Task brief: Don't copy the pictures; return every other part of the records exactly.

Supplied records:

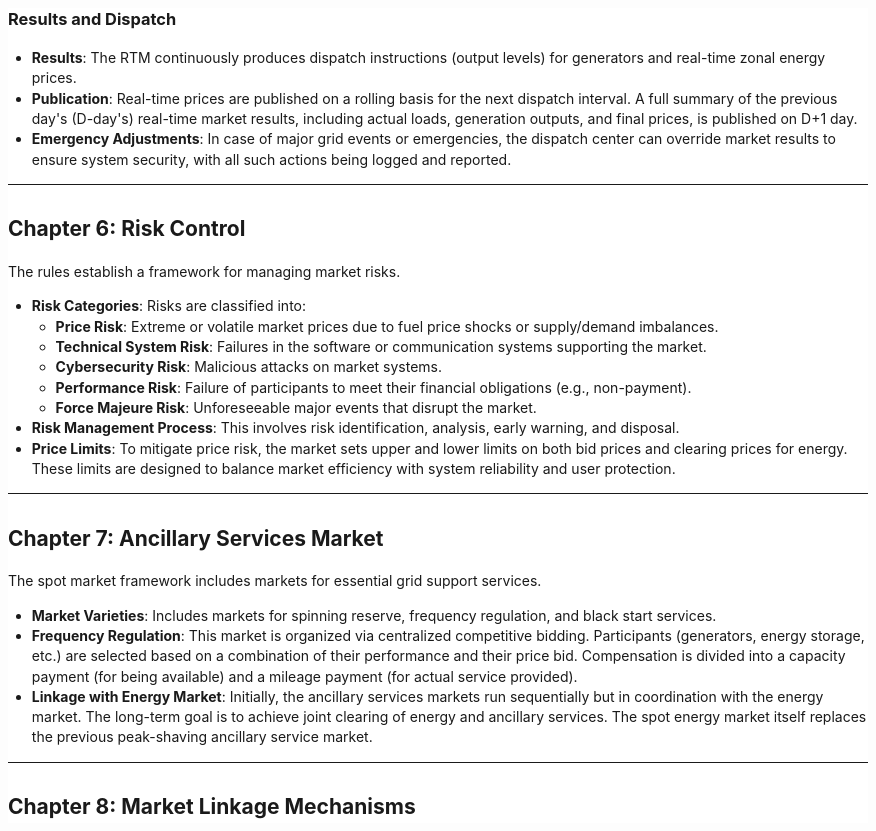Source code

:### Results and Dispatch

* **Results**: The RTM continuously produces dispatch instructions (output levels) for generators and real-time zonal energy prices.
* **Publication**: Real-time prices are published on a rolling basis for the next dispatch interval. A full summary of the previous day's (D-day's) real-time market results, including actual loads, generation outputs, and final prices, is published on D+1 day.
* **Emergency Adjustments**: In case of major grid events or emergencies, the dispatch center can override market results to ensure system security, with all such actions being logged and reported.

---

## Chapter 6: Risk Control

The rules establish a framework for managing market risks.

* **Risk Categories**: Risks are classified into:
    * **Price Risk**: Extreme or volatile market prices due to fuel price shocks or supply/demand imbalances.
    * **Technical System Risk**: Failures in the software or communication systems supporting the market.
    * **Cybersecurity Risk**: Malicious attacks on market systems.
    * **Performance Risk**: Failure of participants to meet their financial obligations (e.g., non-payment).
    * **Force Majeure Risk**: Unforeseeable major events that disrupt the market.
* **Risk Management Process**: This involves risk identification, analysis, early warning, and disposal.
* **Price Limits**: To mitigate price risk, the market sets upper and lower limits on both bid prices and clearing prices for energy. These limits are designed to balance market efficiency with system reliability and user protection.

---

## Chapter 7: Ancillary Services Market

The spot market framework includes markets for essential grid support services.

* **Market Varieties**: Includes markets for spinning reserve, frequency regulation, and black start services.
* **Frequency Regulation**: This market is organized via centralized competitive bidding. Participants (generators, energy storage, etc.) are selected based on a combination of their performance and their price bid. Compensation is divided into a capacity payment (for being available) and a mileage payment (for actual service provided).
* **Linkage with Energy Market**: Initially, the ancillary services markets run sequentially but in coordination with the energy market. The long-term goal is to achieve joint clearing of energy and ancillary services. The spot energy market itself replaces the previous peak-shaving ancillary service market.

---

## Chapter 8: Market Linkage Mechanisms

The completed task:
Source code

:### Results and Dispatch

* **Results**: The RTM continuously produces dispatch instructions (output levels) for generators and real-time zonal energy prices.
* **Publication**: Real-time prices are published on a rolling basis for the next dispatch interval. A full summary of the previous day's (D-day's) real-time market results, including actual loads, generation outputs, and final prices, is published on D+1 day.
* **Emergency Adjustments**: In case of major grid events or emergencies, the dispatch center can override market results to ensure system security, with all such actions being logged and reported.

---

## Chapter 6: Risk Control

The rules establish a framework for managing market risks.

* **Risk Categories**: Risks are classified into:
    * **Price Risk**: Extreme or volatile market prices due to fuel price shocks or supply/demand imbalances.
    * **Technical System Risk**: Failures in the software or communication systems supporting the market.
    * **Cybersecurity Risk**: Malicious attacks on market systems.
    * **Performance Risk**: Failure of participants to meet their financial obligations (e.g., non-payment).
    * **Force Majeure Risk**: Unforeseeable major events that disrupt the market.
* **Risk Management Process**: This involves risk identification, analysis, early warning, and disposal.
* **Price Limits**: To mitigate price risk, the market sets upper and lower limits on both bid prices and clearing prices for energy. These limits are designed to balance market efficiency with system reliability and user protection.

---

## Chapter 7: Ancillary Services Market

The spot market framework includes markets for essential grid support services.

* **Market Varieties**: Includes markets for spinning reserve, frequency regulation, and black start services.
* **Frequency Regulation**: This market is organized via centralized competitive bidding. Participants (generators, energy storage, etc.) are selected based on a combination of their performance and their price bid. Compensation is divided into a capacity payment (for being available) and a mileage payment (for actual service provided).
* **Linkage with Energy Market**: Initially, the ancillary services markets run sequentially but in coordination with the energy market. The long-term goal is to achieve joint clearing of energy and ancillary services. The spot energy market itself replaces the previous peak-shaving ancillary service market.

---

## Chapter 8: Market Linkage Mechanisms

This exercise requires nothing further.